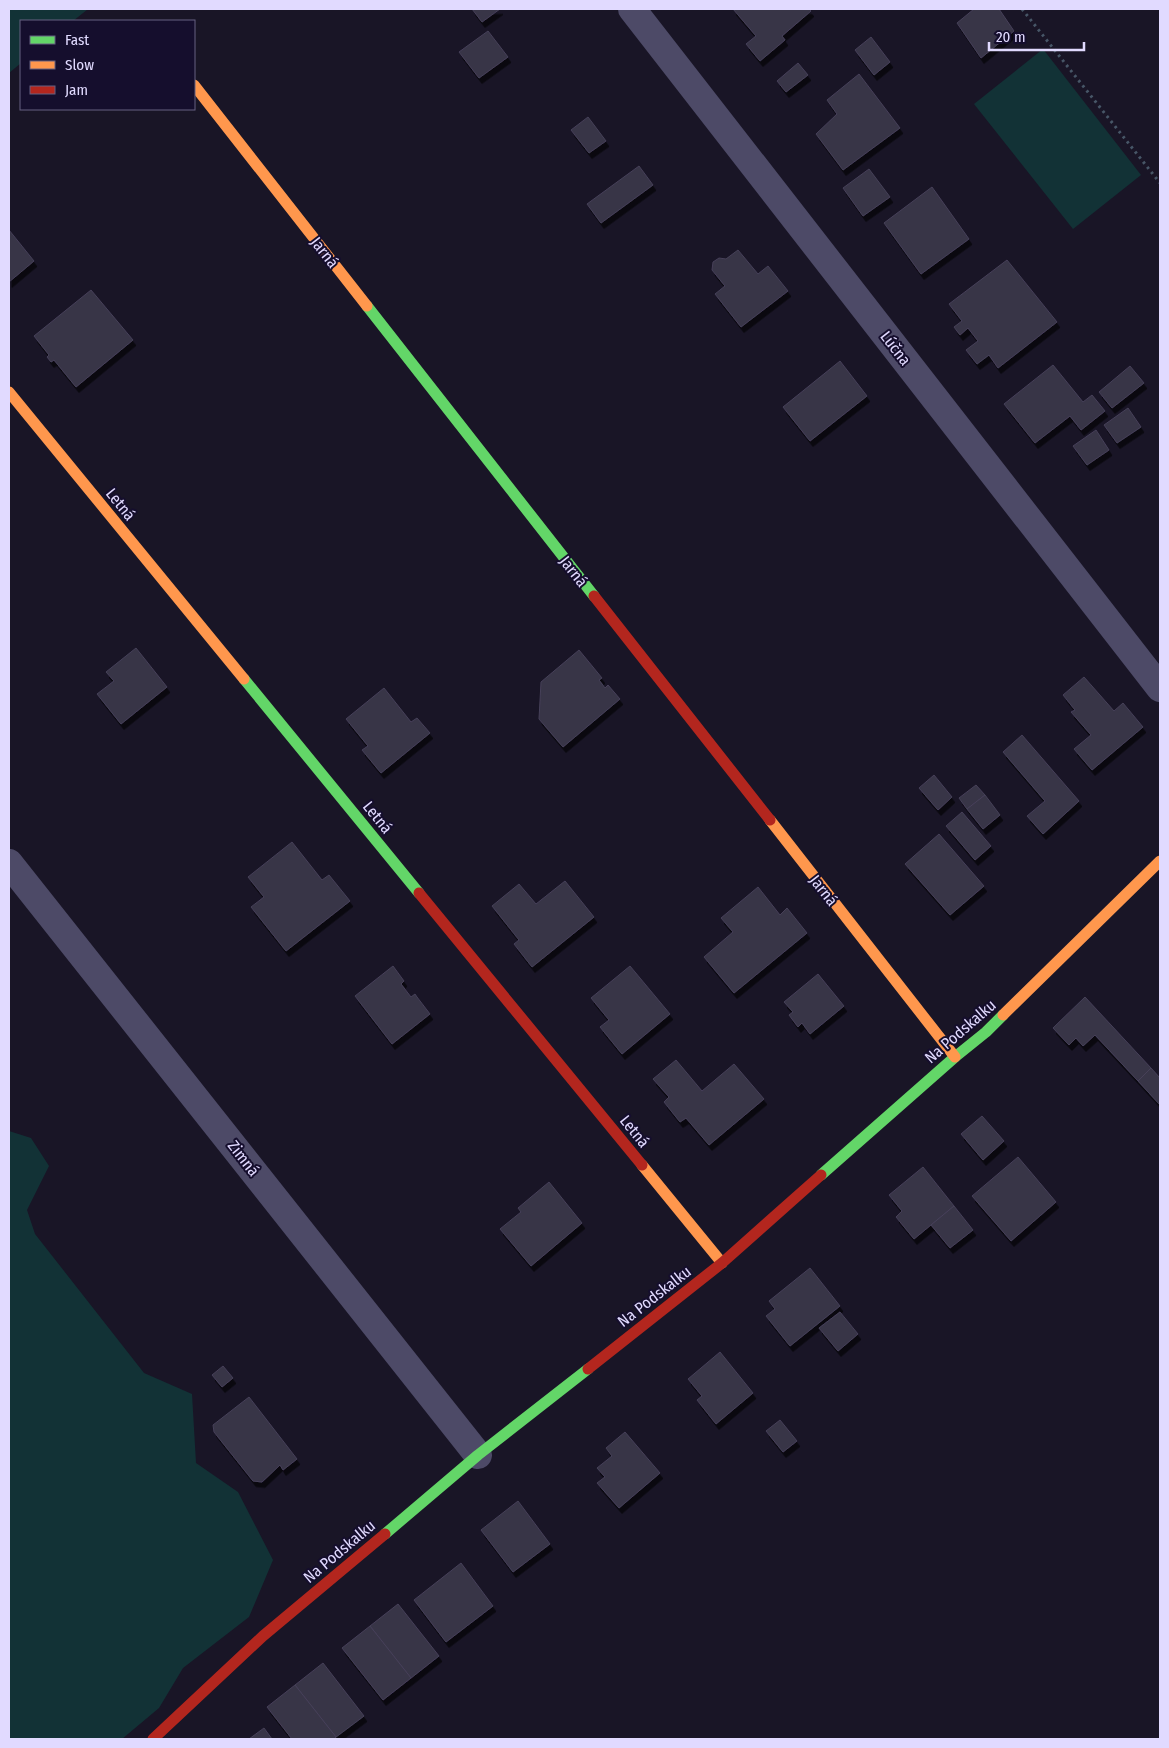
<svg xmlns="http://www.w3.org/2000/svg" width="1169" height="1748" viewBox="0 0 1169 1748" font-family="'Fira Sans Condensed',sans-serif">
<style>
.green{fill:#123236}
.building{fill:#383447;stroke:#464059;filter:url(#shadow)}
.lines{fill:none;stroke-linecap:round;stroke-linejoin:round}
.path{stroke:#475667;stroke-width:3;stroke-dasharray:2.5 4;stroke-linecap:butt}
.street{stroke:#4d4a67;stroke-width:28}
.fast{stroke:#63d668;stroke-width:11}
.slow{stroke:#ff974d;stroke-width:11}
.jam{stroke:#b3261e;stroke-width:11}
.labels{text-anchor:middle;stroke-width:4;stroke-linejoin:round;paint-order:stroke}
.street-label{font-size:16px;fill:#e1daff;stroke:#150e2d}
</style>
<defs>
<filter id="shadow"><feDropShadow dx="3" dy="5.5" stdDeviation="0" flood-color="#0009"/></filter>
</defs>
<rect width="100%" height="100%" fill="#191526"/>
<!-- green -->
<g class="green">
<polygon points="9,9 88,9 73,21 21,21 21,63 9,73"/>
<polygon points="1043,49 1141,175 1073,229 974,104"/>
<polygon points="9,1131 31,1138 49,1166 27,1210 35,1234 144,1373 192,1394 196,1463 238,1492 273,1560 249,1617 183,1668 159,1708 122,1739 9,1739"/>
</g>
<!-- building -->
<g class="building">
<polygon points="472,9 500,9 482,22"/>
<polygon points="733,9 809,9 811,11 782,36 785,40 760,61 746,44 756,36"/>
<polygon points="974,9 999,9 1014,31 981,58 957,23"/>
<polygon points="488,31 508,57 479,78 459,52"/>
<polygon points="871,37 890,62 874,75 855,50"/>
<polygon points="798,63 808,75 786,92 777,81"/>
<polygon points="859,74 900,128 843,170 816,134 837,114 827,100"/>
<polygon points="588,117 606,141 589,153 571,130"/>
<polygon points="639,166 653,185 601,223 587,204"/>
<polygon points="869,169 890,197 863,216 843,188"/>
<polygon points="932,187 969,239 921,274 884,223"/>
<polygon points="9,230 34,261 9,282"/>
<polygon points="738,250 758,274 768,266 788,291 741,327 715,294 725,286 712,270 713,262 719,258 726,259"/>
<polygon points="1007,260 1057,322 998,368 989,355 977,364 966,350 978,341 968,328 960,335 954,327 962,321 949,304"/>
<polygon points="91,290 133,340 76,387 54,360 51,362 47,357 49,355 34,336"/>
<polygon points="840,361 867,396 810,441 783,407"/>
<polygon points="1053,365 1083,402 1092,395 1105,411 1081,430 1070,416 1035,443 1004,404"/>
<polygon points="1130,366 1144,383 1112,408 1099,392"/>
<polygon points="1128,408 1141,427 1117,443 1104,425"/>
<polygon points="1096,430 1109,450 1087,465 1073,446"/>
<polygon points="136,648 167,687 121,724 97,694 114,681 106,672"/>
<polygon points="579,650 602,678 599,680 605,688 608,685 620,699 563,747 539,719 541,682"/>
<polygon points="1084,677 1114,711 1123,703 1143,727 1092,770 1074,749 1091,735 1071,712 1075,710 1063,695"/>
<polygon points="384,688 411,722 417,718 430,733 381,773 362,750 368,746 346,719"/>
<polygon points="1022,735 1079,801 1043,834 1027,816 1045,801 1003,752"/>
<polygon points="934,775 952,797 938,810 919,788"/>
<polygon points="976,785 985,795 967,809 959,798"/>
<polygon points="985,795 1000,815 983,829 967,809"/>
<polygon points="962,812 991,846 975,860 946,826"/>
<polygon points="939,834 984,886 950,915 905,864"/>
<polygon points="292,842 322,880 329,875 350,901 286,951 251,907 264,897 248,877"/>
<polygon points="565,881 594,917 532,967 514,944 519,940 492,906 519,884 536,904"/>
<polygon points="758,887 780,915 787,908 807,933 734,993 704,957 733,932 721,918"/>
<polygon points="393,966 404,981 401,984 411,997 415,994 417,997 430,1014 392,1044 355,996"/>
<polygon points="630,966 670,1014 622,1054 600,1027 609,1020 591,998"/>
<polygon points="818,974 844,1006 810,1034 802,1023 798,1027 789,1015 793,1012 784,1002"/>
<polygon points="1085,997 1151,1068 1138,1081 1095,1035 1083,1046 1076,1038 1069,1045 1053,1028"/>
<polygon points="676,1060 702,1091 734,1064 764,1099 709,1145 686,1118 680,1122 664,1102 669,1097 653,1079"/>
<polygon points="1151,1068 1160,1078 1160,1105 1138,1081"/>
<polygon points="982,1116 1004,1141 983,1160 961,1134"/>
<polygon points="1018,1157 1056,1202 1011,1241 972,1196"/>
<polygon points="923,1167 954,1206 914,1239 896,1217 902,1211 889,1195"/>
<polygon points="549,1182 582,1223 531,1266 500,1229 521,1212 518,1208"/>
<polygon points="954,1206 973,1230 950,1248 931,1225"/>
<polygon points="810,1268 840,1306 790,1346 766,1316 775,1309 769,1301"/>
<polygon points="840,1312 858,1334 838,1351 819,1328"/>
<polygon points="720,1352 753,1393 716,1424 697,1400 702,1396 688,1379"/>
<polygon points="223,1366 233,1378 222,1387 212,1375"/>
<polygon points="249,1397 297,1459 283,1470 280,1465 262,1482 253,1481 214,1432 213,1425"/>
<polygon points="780,1420 797,1441 783,1452 766,1431"/>
<polygon points="625,1432 660,1473 619,1508 597,1483 605,1477 597,1468 612,1456 606,1448"/>
<polygon points="518,1501 550,1544 513,1572 481,1530"/>
<polygon points="461,1563 493,1606 446,1642 414,1600"/>
<polygon points="398,1604 439,1656 411,1678 370,1626"/>
<polygon points="370,1626 411,1678 383,1700 342,1648"/>
<polygon points="323,1663 364,1716 336,1737 295,1685"/>
<polygon points="295,1685 336,1737 334,1739 292,1739 267,1707"/>
<polygon points="264,1728 272,1739 249,1739"/>
</g>
<g class="lines">
<!-- path -->
<polyline class="path" points="1022,9 1160,183"/>
<!-- street -->
<g class="street">
<polyline points="632,9 1160,688"/>
<polyline points="9,863 478,1455"/>
</g>
<!-- fast -->
<g class="fast">
<polyline points="367,306 594,596"/>
<polyline points="244,679 419,893"/>
<polyline points="821,1175 955,1057 986,1032 1003,1015"/>
<polyline points="385,1534 478,1455 588,1369"/>
</g>
<!-- slow -->
<g class="slow">
<polyline points="194,85 367,306"/>
<polyline points="9,392 244,679"/>
<polyline points="770,820 955,1057"/>
<polyline points="1003,1015 1160,861"/>
<polyline points="642,1165 722,1263"/>
</g>
<!-- jam -->
<g class="jam">
<polyline points="594,596 770,820"/>
<polyline points="419,893 642,1165"/>
<polyline points="588,1369 722,1263 821,1175"/>
<polyline points="153,1739 263,1636 385,1534"/>
</g>
</g>
<g class="labels">
<!-- street labels -->
<g class="street-label">
<text transform="translate(325 252) rotate(52)" y="6">Jarná</text>
<text transform="translate(896 348) rotate(52)" y="6">Lúčna</text>
<text transform="translate(121 504) rotate(51)" y="6">Letná</text>
<text transform="translate(574 571) rotate(52)" y="6">Jarná</text>
<text transform="translate(378 817) rotate(51)" y="6">Letná</text>
<text transform="translate(824 890) rotate(52)" y="6">Jarná</text>
<text transform="translate(960 1031) rotate(-41)" y="6">Na Podskalku</text>
<text transform="translate(635 1131) rotate(51)" y="6">Letná</text>
<text transform="translate(244 1158) rotate(52)" y="6">Zimná</text>
<text transform="translate(654 1296) rotate(-38)" y="6">Na Podskalku</text>
<text transform="translate(339 1551) rotate(-40)" y="6">Na Podskalku</text>
</g>
</g>
<!-- border -->
<rect width="1169" height="1748" fill="none" stroke="#e1daff" stroke-width="20"/>
<!-- legend -->
<rect x="20" y="20" width="175" height="90" fill="#150e2d" stroke="#676081"/>
<rect x="30" y="36" width="25" height="8" fill="#63d668" stroke="#676081"/>
<text x="65" y="45" font-size="15" fill="#e1daff">Fast</text>
<rect x="30" y="61" width="25" height="8" fill="#ff974d" stroke="#676081"/>
<text x="65" y="70" font-size="15" fill="#e1daff">Slow</text>
<rect x="30" y="86" width="25" height="8" fill="#b3261e" stroke="#676081"/>
<text x="65" y="95" font-size="15" fill="#e1daff">Jam</text>
<!-- scale -->
<path d="M989 42v8h95v-8" fill="none" stroke="#e1daff" stroke-width="2.5"/>
<text x="996" y="42" font-size="15" fill="#e1daff" stroke="#150e2d" stroke-width="4" paint-order="stroke">20 m</text>
</svg>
——
What you return must be the line that contains "<!-- border -->" followed by every remaining line of the material, all exactly as written and nothing more.

**Answer below:**
<!-- border -->
<rect width="1169" height="1748" fill="none" stroke="#e1daff" stroke-width="20"/>
<!-- legend -->
<rect x="20" y="20" width="175" height="90" fill="#150e2d" stroke="#676081"/>
<rect x="30" y="36" width="25" height="8" fill="#63d668" stroke="#676081"/>
<text x="65" y="45" font-size="15" fill="#e1daff">Fast</text>
<rect x="30" y="61" width="25" height="8" fill="#ff974d" stroke="#676081"/>
<text x="65" y="70" font-size="15" fill="#e1daff">Slow</text>
<rect x="30" y="86" width="25" height="8" fill="#b3261e" stroke="#676081"/>
<text x="65" y="95" font-size="15" fill="#e1daff">Jam</text>
<!-- scale -->
<path d="M989 42v8h95v-8" fill="none" stroke="#e1daff" stroke-width="2.5"/>
<text x="996" y="42" font-size="15" fill="#e1daff" stroke="#150e2d" stroke-width="4" paint-order="stroke">20 m</text>
</svg>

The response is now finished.